Can the CCTV be adjusted? Maybe, would need to be checked and may require the security contractor to adjust
Is it lawful to capture the pool area on CCTV or is that a privacy issue? Not a privacy issue, the CCTV records are private and the pool is a public area
Has it been reported to the police? No, given the low value and not needing to make an insurance claim.
This doesn’t go in the minutes at all.
|Resolved that the caretaker:
a) Get the door lock replaced at a cost of approximately $350
b) Report the incident to Qld police
c) Adjust the CCTV to cover the area, if possible
6 Yes votes
This is what the minutes record.
Committees often ask us to include additional explanatory information in the minutes, to educate owners on the committee’s thought process. In our experience, committee meeting minutes are not the most effective way of communicating with owners. If the committee needs to communicate with owners about a particular project or issue, we recommend sending a separate memo or email explaining the topic and showing some frequently asked questions or similar.

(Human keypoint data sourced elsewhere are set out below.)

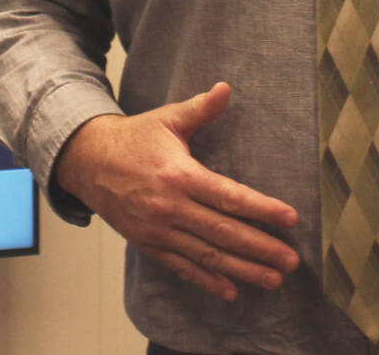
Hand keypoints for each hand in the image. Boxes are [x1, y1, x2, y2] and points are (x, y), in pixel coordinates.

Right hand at [55, 82, 299, 302]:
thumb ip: (200, 108)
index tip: (290, 219)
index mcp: (179, 175)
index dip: (262, 209)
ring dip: (242, 270)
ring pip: (207, 256)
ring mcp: (159, 231)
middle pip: (223, 232)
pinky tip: (232, 291)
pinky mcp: (149, 245)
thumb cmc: (134, 138)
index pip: (228, 196)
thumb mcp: (167, 118)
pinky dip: (207, 282)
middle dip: (260, 248)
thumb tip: (226, 88)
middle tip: (291, 260)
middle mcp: (170, 208)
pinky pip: (182, 267)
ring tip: (273, 279)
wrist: (87, 162)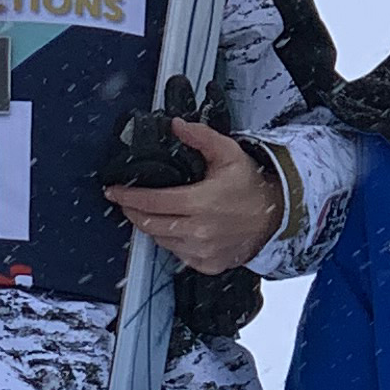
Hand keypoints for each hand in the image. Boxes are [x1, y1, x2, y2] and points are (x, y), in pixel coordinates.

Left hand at [102, 113, 283, 276]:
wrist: (275, 217)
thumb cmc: (250, 186)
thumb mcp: (229, 153)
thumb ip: (201, 137)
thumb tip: (176, 125)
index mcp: (202, 203)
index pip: (152, 202)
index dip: (128, 197)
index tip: (114, 192)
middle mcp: (200, 231)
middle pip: (150, 225)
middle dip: (133, 212)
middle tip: (126, 202)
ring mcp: (203, 252)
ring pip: (161, 241)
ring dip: (152, 226)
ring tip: (152, 212)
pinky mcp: (207, 265)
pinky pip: (177, 254)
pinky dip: (171, 241)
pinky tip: (176, 228)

There is a risk associated with making committee meeting minutes more detailed. If owners object or disagree with part of the preliminary discussion items, that can trigger emails and additional communication back and forth even though the outcome doesn’t change. Sometimes more explanation doesn’t make things more clear for owners.
How, when and why to hold informal meetings?
We’ve discussed that a committee meeting has certain requirements for notice periods and an agenda. That does not prevent the committee from getting together informally to discuss issues.
This can be a very effective tool for reaching consensus. Often during committee meetings, the committee asks for more site-specific information about an issue before considering how to proceed, and items end up being deferred so the committee can inspect things on-site.
We recommend the committee consider adopting this process:
- Caretaker to provide their report at least 1 week before meeting
- Committee arrange informal building walk-around before the committee meeting to look at issues in person
- Committee meetings can then be faster, as everyone will be on the same page and will have seen the issue which needs to be addressed.
Even if no committee meeting is scheduled, the committee may want to consider holding regular (e.g. monthly or 2-monthly) walk-around meetings. These meetings are for information sharing only, and then any decisions reached at the discussion can be formalised after the fact by an email vote.
One of the committee members can advise our office of the decisions informally reached at the site meeting. We can then issue a voting paper to have the committee formally confirm these outcomes, and that will satisfy the disclosure requirements for owners.
How to maximise VOC efficiency
VOC stands for ‘vote outside of committee meeting’. This is the legal process that enables the committee to make valid and binding decisions outside of a committee meeting.
VOC is a powerful way to make decisions quickly, and without the full procedure and time-delay of a committee meeting.
VOC motions need to be answered by a “YES” or “NO” vote – which means we at BCsystems need to have a good idea of what your decision is, so we can then write a motion to enable the committee to vote “YES” to confirm.
Often the committee will discuss a topic by email, on-site or over a coffee and then will communicate with us the outcome of that discussion. We can turn that email content into a VOC motion to formalise the decision and make it valid under the legislation.
Until the VOC process is completed, the decision technically has not been made.